[Opening Available data section]

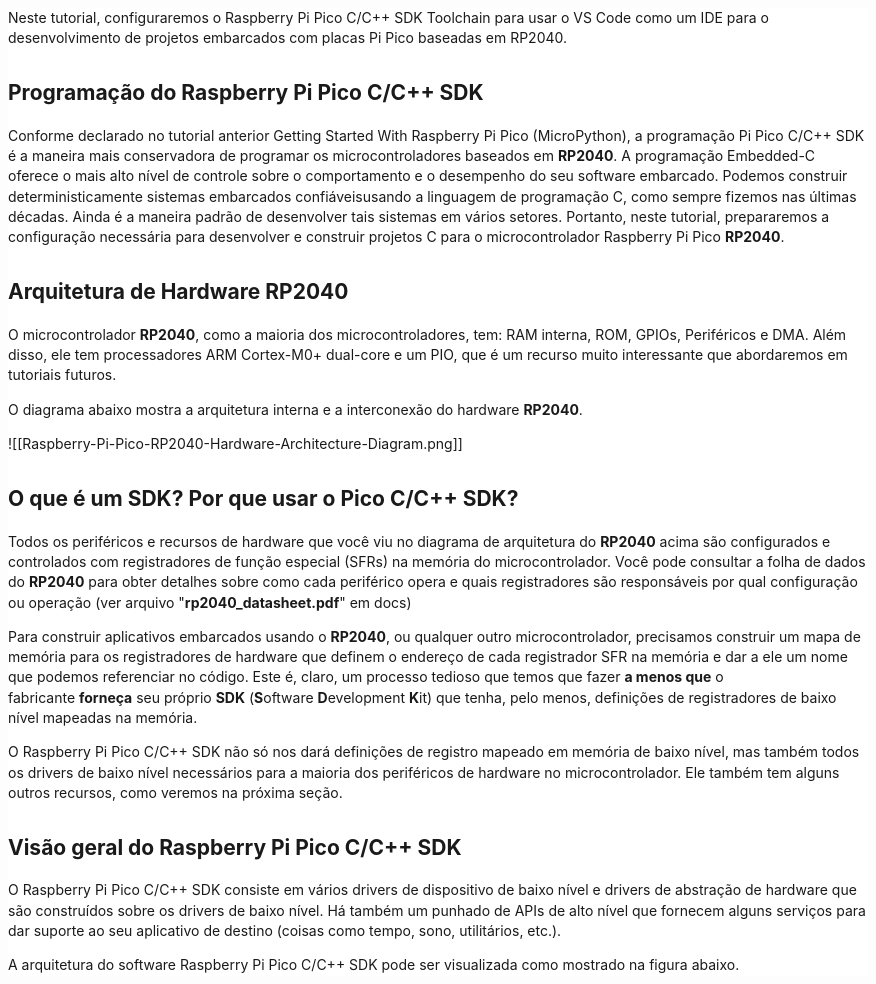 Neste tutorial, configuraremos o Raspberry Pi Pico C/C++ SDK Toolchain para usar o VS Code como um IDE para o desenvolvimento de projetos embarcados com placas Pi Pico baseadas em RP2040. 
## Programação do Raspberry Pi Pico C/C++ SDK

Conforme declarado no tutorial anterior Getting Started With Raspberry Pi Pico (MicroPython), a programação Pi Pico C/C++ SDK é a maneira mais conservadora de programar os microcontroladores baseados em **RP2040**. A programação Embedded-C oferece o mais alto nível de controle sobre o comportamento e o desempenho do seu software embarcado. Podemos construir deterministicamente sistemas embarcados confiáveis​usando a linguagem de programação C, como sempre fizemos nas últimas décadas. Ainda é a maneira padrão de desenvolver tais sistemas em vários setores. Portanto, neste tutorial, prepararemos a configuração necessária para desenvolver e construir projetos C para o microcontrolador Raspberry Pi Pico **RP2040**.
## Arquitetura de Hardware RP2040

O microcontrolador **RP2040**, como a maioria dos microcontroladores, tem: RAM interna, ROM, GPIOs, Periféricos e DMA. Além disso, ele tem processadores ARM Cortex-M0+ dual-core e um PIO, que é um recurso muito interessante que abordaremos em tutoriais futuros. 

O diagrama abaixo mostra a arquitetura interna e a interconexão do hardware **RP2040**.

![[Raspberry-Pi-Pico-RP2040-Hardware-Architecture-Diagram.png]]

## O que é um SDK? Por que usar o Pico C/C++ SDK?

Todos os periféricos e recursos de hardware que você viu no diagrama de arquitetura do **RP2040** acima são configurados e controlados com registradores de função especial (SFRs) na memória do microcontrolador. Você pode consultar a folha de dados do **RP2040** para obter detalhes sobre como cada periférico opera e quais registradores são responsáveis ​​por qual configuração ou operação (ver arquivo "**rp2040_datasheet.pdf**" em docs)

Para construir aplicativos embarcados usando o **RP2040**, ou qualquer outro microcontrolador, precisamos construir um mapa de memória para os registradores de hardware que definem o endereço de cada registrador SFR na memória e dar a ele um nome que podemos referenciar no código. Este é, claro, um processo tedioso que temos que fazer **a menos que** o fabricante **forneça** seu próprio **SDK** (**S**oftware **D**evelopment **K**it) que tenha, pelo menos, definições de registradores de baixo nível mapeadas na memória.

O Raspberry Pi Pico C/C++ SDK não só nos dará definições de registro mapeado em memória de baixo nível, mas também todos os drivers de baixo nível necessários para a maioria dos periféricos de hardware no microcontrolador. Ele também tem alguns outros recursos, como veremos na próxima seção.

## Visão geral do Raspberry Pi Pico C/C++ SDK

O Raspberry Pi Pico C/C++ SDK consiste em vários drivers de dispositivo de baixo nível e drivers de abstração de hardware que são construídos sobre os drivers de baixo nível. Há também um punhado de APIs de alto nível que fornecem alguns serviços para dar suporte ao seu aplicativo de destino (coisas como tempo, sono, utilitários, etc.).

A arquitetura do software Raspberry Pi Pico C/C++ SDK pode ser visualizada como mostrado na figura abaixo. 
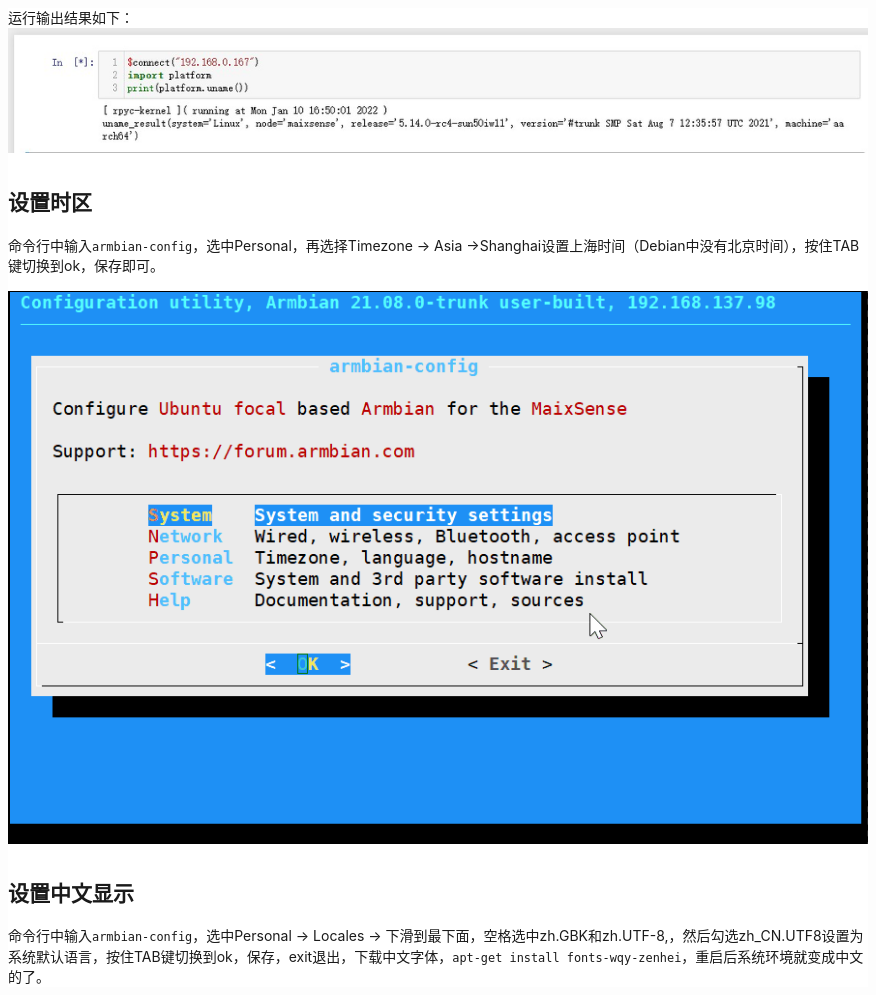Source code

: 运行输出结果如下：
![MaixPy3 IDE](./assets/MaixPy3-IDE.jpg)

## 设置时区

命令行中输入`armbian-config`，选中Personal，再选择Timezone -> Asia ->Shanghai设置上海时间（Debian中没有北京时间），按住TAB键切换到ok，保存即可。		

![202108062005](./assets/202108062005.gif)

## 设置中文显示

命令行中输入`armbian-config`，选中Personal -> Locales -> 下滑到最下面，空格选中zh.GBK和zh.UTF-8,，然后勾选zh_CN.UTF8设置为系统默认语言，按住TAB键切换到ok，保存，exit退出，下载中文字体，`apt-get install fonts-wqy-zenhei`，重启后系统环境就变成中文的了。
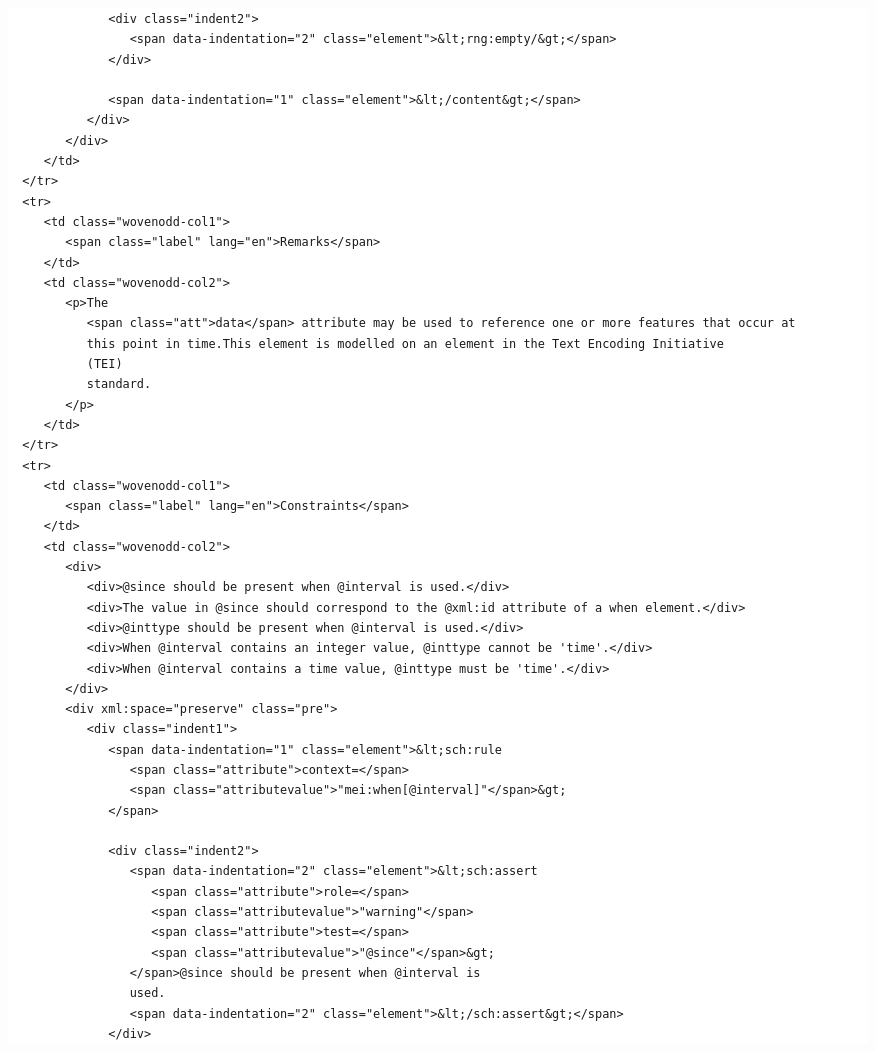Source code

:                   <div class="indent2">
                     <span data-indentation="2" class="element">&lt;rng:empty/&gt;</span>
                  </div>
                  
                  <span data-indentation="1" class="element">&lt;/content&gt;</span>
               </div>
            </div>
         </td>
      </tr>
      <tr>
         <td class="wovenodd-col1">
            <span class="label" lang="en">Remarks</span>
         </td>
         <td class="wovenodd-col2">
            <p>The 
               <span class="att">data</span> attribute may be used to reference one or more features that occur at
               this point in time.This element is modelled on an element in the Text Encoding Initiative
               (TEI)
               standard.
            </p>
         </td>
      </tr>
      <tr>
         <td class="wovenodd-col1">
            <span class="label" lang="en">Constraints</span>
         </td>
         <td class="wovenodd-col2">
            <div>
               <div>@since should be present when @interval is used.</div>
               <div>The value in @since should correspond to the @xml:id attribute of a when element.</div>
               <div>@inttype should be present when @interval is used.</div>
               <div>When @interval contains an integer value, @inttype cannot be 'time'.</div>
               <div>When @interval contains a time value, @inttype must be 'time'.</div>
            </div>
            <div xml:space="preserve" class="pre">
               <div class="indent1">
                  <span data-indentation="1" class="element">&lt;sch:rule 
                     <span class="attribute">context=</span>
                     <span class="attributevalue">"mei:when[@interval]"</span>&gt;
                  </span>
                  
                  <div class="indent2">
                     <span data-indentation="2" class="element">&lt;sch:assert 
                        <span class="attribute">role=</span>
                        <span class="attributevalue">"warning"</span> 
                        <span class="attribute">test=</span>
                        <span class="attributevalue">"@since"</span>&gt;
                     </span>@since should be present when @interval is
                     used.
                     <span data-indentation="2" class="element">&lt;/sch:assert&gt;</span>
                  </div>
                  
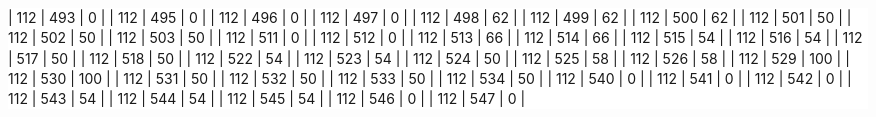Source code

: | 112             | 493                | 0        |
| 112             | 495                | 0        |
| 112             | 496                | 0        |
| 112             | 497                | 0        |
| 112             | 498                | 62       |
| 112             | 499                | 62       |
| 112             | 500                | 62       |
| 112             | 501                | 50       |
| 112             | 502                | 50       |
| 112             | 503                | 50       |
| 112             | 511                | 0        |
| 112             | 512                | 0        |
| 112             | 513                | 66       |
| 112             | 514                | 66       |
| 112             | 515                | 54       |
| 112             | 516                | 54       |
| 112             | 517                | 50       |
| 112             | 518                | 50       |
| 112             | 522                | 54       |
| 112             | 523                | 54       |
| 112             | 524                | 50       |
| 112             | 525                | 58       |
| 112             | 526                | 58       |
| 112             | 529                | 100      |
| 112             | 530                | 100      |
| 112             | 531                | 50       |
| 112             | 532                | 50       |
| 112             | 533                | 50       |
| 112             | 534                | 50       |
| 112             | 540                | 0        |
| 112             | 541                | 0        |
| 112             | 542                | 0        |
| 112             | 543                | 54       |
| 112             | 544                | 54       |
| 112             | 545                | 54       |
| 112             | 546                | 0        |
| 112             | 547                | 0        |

[Closing Available data section]

What to work on: The records are to be retyped in full and exactly, with no image carried over.

Answer:
 Neste tutorial, configuraremos o Raspberry Pi Pico C/C++ SDK Toolchain para usar o VS Code como um IDE para o desenvolvimento de projetos embarcados com placas Pi Pico baseadas em RP2040. 
## Programação do Raspberry Pi Pico C/C++ SDK

Conforme declarado no tutorial anterior Getting Started With Raspberry Pi Pico (MicroPython), a programação Pi Pico C/C++ SDK é a maneira mais conservadora de programar os microcontroladores baseados em **RP2040**. A programação Embedded-C oferece o mais alto nível de controle sobre o comportamento e o desempenho do seu software embarcado. Podemos construir deterministicamente sistemas embarcados confiáveis​usando a linguagem de programação C, como sempre fizemos nas últimas décadas. Ainda é a maneira padrão de desenvolver tais sistemas em vários setores. Portanto, neste tutorial, prepararemos a configuração necessária para desenvolver e construir projetos C para o microcontrolador Raspberry Pi Pico **RP2040**.
## Arquitetura de Hardware RP2040

O microcontrolador **RP2040**, como a maioria dos microcontroladores, tem: RAM interna, ROM, GPIOs, Periféricos e DMA. Além disso, ele tem processadores ARM Cortex-M0+ dual-core e um PIO, que é um recurso muito interessante que abordaremos em tutoriais futuros. 

O diagrama abaixo mostra a arquitetura interna e a interconexão do hardware **RP2040**.

![[Raspberry-Pi-Pico-RP2040-Hardware-Architecture-Diagram.png]]

## O que é um SDK? Por que usar o Pico C/C++ SDK?

Todos os periféricos e recursos de hardware que você viu no diagrama de arquitetura do **RP2040** acima são configurados e controlados com registradores de função especial (SFRs) na memória do microcontrolador. Você pode consultar a folha de dados do **RP2040** para obter detalhes sobre como cada periférico opera e quais registradores são responsáveis ​​por qual configuração ou operação (ver arquivo "**rp2040_datasheet.pdf**" em docs)

Para construir aplicativos embarcados usando o **RP2040**, ou qualquer outro microcontrolador, precisamos construir um mapa de memória para os registradores de hardware que definem o endereço de cada registrador SFR na memória e dar a ele um nome que podemos referenciar no código. Este é, claro, um processo tedioso que temos que fazer **a menos que** o fabricante **forneça** seu próprio **SDK** (**S**oftware **D**evelopment **K**it) que tenha, pelo menos, definições de registradores de baixo nível mapeadas na memória.

O Raspberry Pi Pico C/C++ SDK não só nos dará definições de registro mapeado em memória de baixo nível, mas também todos os drivers de baixo nível necessários para a maioria dos periféricos de hardware no microcontrolador. Ele também tem alguns outros recursos, como veremos na próxima seção.

## Visão geral do Raspberry Pi Pico C/C++ SDK

O Raspberry Pi Pico C/C++ SDK consiste em vários drivers de dispositivo de baixo nível e drivers de abstração de hardware que são construídos sobre os drivers de baixo nível. Há também um punhado de APIs de alto nível que fornecem alguns serviços para dar suporte ao seu aplicativo de destino (coisas como tempo, sono, utilitários, etc.).

A arquitetura do software Raspberry Pi Pico C/C++ SDK pode ser visualizada como mostrado na figura abaixo. 
Source code

: 运行输出结果如下：
![MaixPy3 IDE](./assets/MaixPy3-IDE.jpg)

## 设置时区

命令行中输入`armbian-config`，选中Personal，再选择Timezone -> Asia ->Shanghai设置上海时间（Debian中没有北京时间），按住TAB键切换到ok，保存即可。		

![202108062005](./assets/202108062005.gif)

## 设置中文显示

命令行中输入`armbian-config`，选中Personal -> Locales -> 下滑到最下面，空格选中zh.GBK和zh.UTF-8,，然后勾选zh_CN.UTF8设置为系统默认语言，按住TAB键切换到ok，保存，exit退出，下载中文字体，`apt-get install fonts-wqy-zenhei`，重启后系统环境就变成中文的了。
Source code

:                   <div class="indent2">
                     <span data-indentation="2" class="element">&lt;rng:empty/&gt;</span>
                  </div>
                  
                  <span data-indentation="1" class="element">&lt;/content&gt;</span>
               </div>
            </div>
         </td>
      </tr>
      <tr>
         <td class="wovenodd-col1">
            <span class="label" lang="en">Remarks</span>
         </td>
         <td class="wovenodd-col2">
            <p>The 
               <span class="att">data</span> attribute may be used to reference one or more features that occur at
               this point in time.This element is modelled on an element in the Text Encoding Initiative
               (TEI)
               standard.
            </p>
         </td>
      </tr>
      <tr>
         <td class="wovenodd-col1">
            <span class="label" lang="en">Constraints</span>
         </td>
         <td class="wovenodd-col2">
            <div>
               <div>@since should be present when @interval is used.</div>
               <div>The value in @since should correspond to the @xml:id attribute of a when element.</div>
               <div>@inttype should be present when @interval is used.</div>
               <div>When @interval contains an integer value, @inttype cannot be 'time'.</div>
               <div>When @interval contains a time value, @inttype must be 'time'.</div>
            </div>
            <div xml:space="preserve" class="pre">
               <div class="indent1">
                  <span data-indentation="1" class="element">&lt;sch:rule 
                     <span class="attribute">context=</span>
                     <span class="attributevalue">"mei:when[@interval]"</span>&gt;
                  </span>
                  
                  <div class="indent2">
                     <span data-indentation="2" class="element">&lt;sch:assert 
                        <span class="attribute">role=</span>
                        <span class="attributevalue">"warning"</span> 
                        <span class="attribute">test=</span>
                        <span class="attributevalue">"@since"</span>&gt;
                     </span>@since should be present when @interval is
                     used.
                     <span data-indentation="2" class="element">&lt;/sch:assert&gt;</span>
                  </div>
                  
Source code

: | 112             | 493                | 0        |
| 112             | 495                | 0        |
| 112             | 496                | 0        |
| 112             | 497                | 0        |
| 112             | 498                | 62       |
| 112             | 499                | 62       |
| 112             | 500                | 62       |
| 112             | 501                | 50       |
| 112             | 502                | 50       |
| 112             | 503                | 50       |
| 112             | 511                | 0        |
| 112             | 512                | 0        |
| 112             | 513                | 66       |
| 112             | 514                | 66       |
| 112             | 515                | 54       |
| 112             | 516                | 54       |
| 112             | 517                | 50       |
| 112             | 518                | 50       |
| 112             | 522                | 54       |
| 112             | 523                | 54       |
| 112             | 524                | 50       |
| 112             | 525                | 58       |
| 112             | 526                | 58       |
| 112             | 529                | 100      |
| 112             | 530                | 100      |
| 112             | 531                | 50       |
| 112             | 532                | 50       |
| 112             | 533                | 50       |
| 112             | 534                | 50       |
| 112             | 540                | 0        |
| 112             | 541                | 0        |
| 112             | 542                | 0        |
| 112             | 543                | 54       |
| 112             | 544                | 54       |
| 112             | 545                | 54       |
| 112             | 546                | 0        |
| 112             | 547                | 0        |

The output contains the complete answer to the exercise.